The real difference between the two countries is, however, that the autocratic and even dictatorial Chinese regime has pulled the great mass of the poor out of their misery, which is why they do not revolt, but follow its leadership. On the other hand, the powerful American elite managed to endanger even the middle class, so that many fear a lapse into poverty. That is why the democratic regime of the United States is threatened by internal dissent and even disintegration.

Donald Trump is a misfortune for his country in many ways

and he could easily become so for the rest of the world too, but he has grasped one evidence more clearly than most of his rivals: the decline of his country. His demand „America first“ expresses the intent to remedy this state of affairs. Trump’s policy of protectionism does indeed meet with approval by a majority of Americans – even in the opposition camp. „Many democrats tend towards protectionism, even if they don’t say so openly… Bernie Sanders, if he were president, would not act differently,“ says Harvard Professor Kenneth Rogoff. *1*

The man does, however, falsify the truth whenever it suits him, so he deliberately conceals the fact that the deindustrialization of the United States is not due to any machination by hostile foreign powers but was systematically carried out by America’s economic-political elite for its own profit and power. 1991 the new doctrine had been theoretically approved by Robert Reich in „The Work of Nations“, at about the same time it was officially endorsed by the so-called „Washington Consensus“. American companies and their creditors had discovered that they could maximize their profit if they no longer manufactured industrial goods in their own high-wage country, but had them produced by low-wage labor in developing countries like China. This had serious consequences for Europe as well. Once the US-companies embarked on outsourcing Europe had to follow suit if it wanted to remain competitive on world markets.

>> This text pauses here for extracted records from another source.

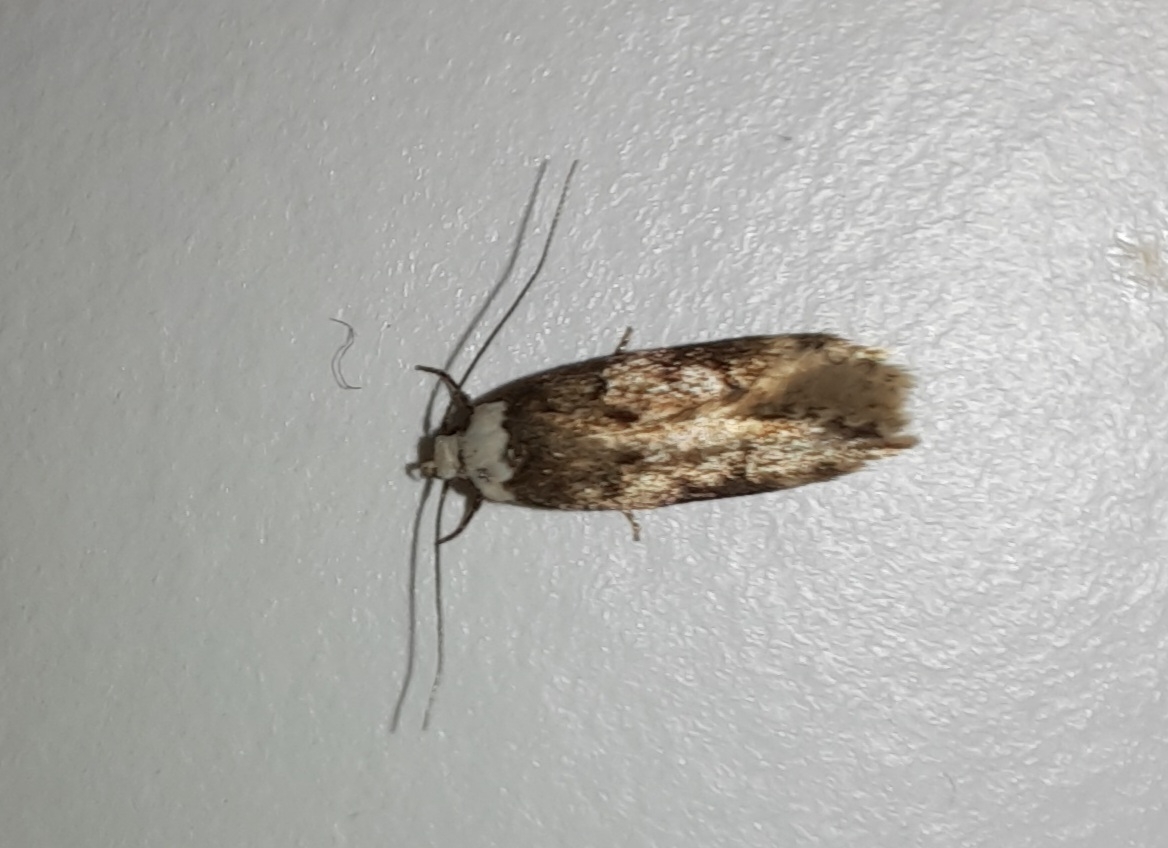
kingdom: Animalia
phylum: Arthropoda
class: Insecta
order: Lepidoptera
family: Oecophoridae
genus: Endrosis
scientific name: Endrosis sarcitrella
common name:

The effect was the same as in the US, American and European workers lost their jobs to workers in the Far East who sold their labor much cheaper. Ever since, the gap between rich and poor has been widening in all Western states.

Ulrike Herrmann offers a simple populist solution

similar to that currently practiced by Italy’s political amateurs with triumphant self-acclamation: Let’s spend more money! Let’s simply ignore international creditors! I agree with Mrs. Herrmann that a fundamental change is needed even in Germany, at the moment still a remarkably successful country. The German car industry, which due to its great engineering achievements has done so much for the country’s wealth in past decades, finds itself at a crossroads. Gasoline and diesel cars will be out in ten to twenty years at the latest as climate change will no longer allow us to further indulge in the fossil potlatch. However, technologically speaking, electric cars are primitive gadgets; other countries can produce them just as well as Germans. What is more, Germans have almost given up research on batteries, although they once were pioneers in the field.

These are Doomsday reflections

Higher wages for the disadvantaged classes would be the order of the day, and this is equally true for greater freedom of government action. But neither of these goals is likely to be reached unless we drastically reduce our dependence on foreign raw materials, first of all our dependence on gas and oil from the Middle East and from Russia. In other words, no serious change is to be expected or even possible unless Europe switches from fossil to solar energy in the shortest possible delay. As everyone knows, the steps we have taken so far are completely inadequate.

So, I have no choice but to enjoy a still beautiful façadepresenting us with the enticing charm of an almost unspoiled idyll.

1 Kenneth Rogoff in an interview 12 October 2018 given to the German Handelsblatt.